= JOB ITEM =
Copy the data from the beginning through the line containing "Which series has the largest total", substituting "graph" for "chart" and changing nothing else.

----

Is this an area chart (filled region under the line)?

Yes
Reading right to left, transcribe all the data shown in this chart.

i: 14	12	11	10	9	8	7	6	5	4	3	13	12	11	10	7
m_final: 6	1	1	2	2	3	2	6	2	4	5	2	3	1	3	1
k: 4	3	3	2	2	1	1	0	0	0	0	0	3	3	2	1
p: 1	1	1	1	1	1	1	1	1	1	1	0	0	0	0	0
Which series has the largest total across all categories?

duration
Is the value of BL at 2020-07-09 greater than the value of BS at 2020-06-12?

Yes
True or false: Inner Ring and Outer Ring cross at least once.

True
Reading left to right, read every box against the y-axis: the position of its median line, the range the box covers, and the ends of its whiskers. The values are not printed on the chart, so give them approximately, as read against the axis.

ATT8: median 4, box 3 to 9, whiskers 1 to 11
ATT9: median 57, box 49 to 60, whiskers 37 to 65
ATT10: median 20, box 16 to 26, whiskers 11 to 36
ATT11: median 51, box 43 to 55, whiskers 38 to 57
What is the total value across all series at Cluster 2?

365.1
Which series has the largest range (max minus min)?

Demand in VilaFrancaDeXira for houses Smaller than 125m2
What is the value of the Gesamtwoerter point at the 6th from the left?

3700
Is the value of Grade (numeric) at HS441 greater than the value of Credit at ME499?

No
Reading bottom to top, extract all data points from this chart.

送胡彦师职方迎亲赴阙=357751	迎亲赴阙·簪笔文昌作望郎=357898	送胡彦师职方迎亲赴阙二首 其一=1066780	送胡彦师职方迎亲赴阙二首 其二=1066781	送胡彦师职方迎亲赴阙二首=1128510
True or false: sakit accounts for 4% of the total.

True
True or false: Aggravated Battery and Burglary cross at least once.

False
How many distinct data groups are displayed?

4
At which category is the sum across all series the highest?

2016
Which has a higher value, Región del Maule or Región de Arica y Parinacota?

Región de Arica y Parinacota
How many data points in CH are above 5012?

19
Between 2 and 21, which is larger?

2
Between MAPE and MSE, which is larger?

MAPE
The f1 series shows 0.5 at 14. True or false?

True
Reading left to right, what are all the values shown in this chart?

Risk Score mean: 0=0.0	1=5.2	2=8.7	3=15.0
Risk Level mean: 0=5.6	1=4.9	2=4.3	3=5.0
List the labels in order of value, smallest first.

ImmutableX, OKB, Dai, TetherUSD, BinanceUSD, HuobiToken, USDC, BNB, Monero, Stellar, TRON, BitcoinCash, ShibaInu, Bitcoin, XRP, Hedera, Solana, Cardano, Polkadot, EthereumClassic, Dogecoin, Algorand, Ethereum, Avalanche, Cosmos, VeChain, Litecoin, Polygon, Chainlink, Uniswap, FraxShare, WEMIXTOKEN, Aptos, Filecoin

----

= SOLUTION FOR THIS PROBLEM =
Is this an area graph (filled region under the line)?

Yes
Reading right to left, transcribe all the data shown in this graph.

i: 14	12	11	10	9	8	7	6	5	4	3	13	12	11	10	7
m_final: 6	1	1	2	2	3	2	6	2	4	5	2	3	1	3	1
k: 4	3	3	2	2	1	1	0	0	0	0	0	3	3	2	1
p: 1	1	1	1	1	1	1	1	1	1	1	0	0	0	0	0
Which series has the largest total across all categories?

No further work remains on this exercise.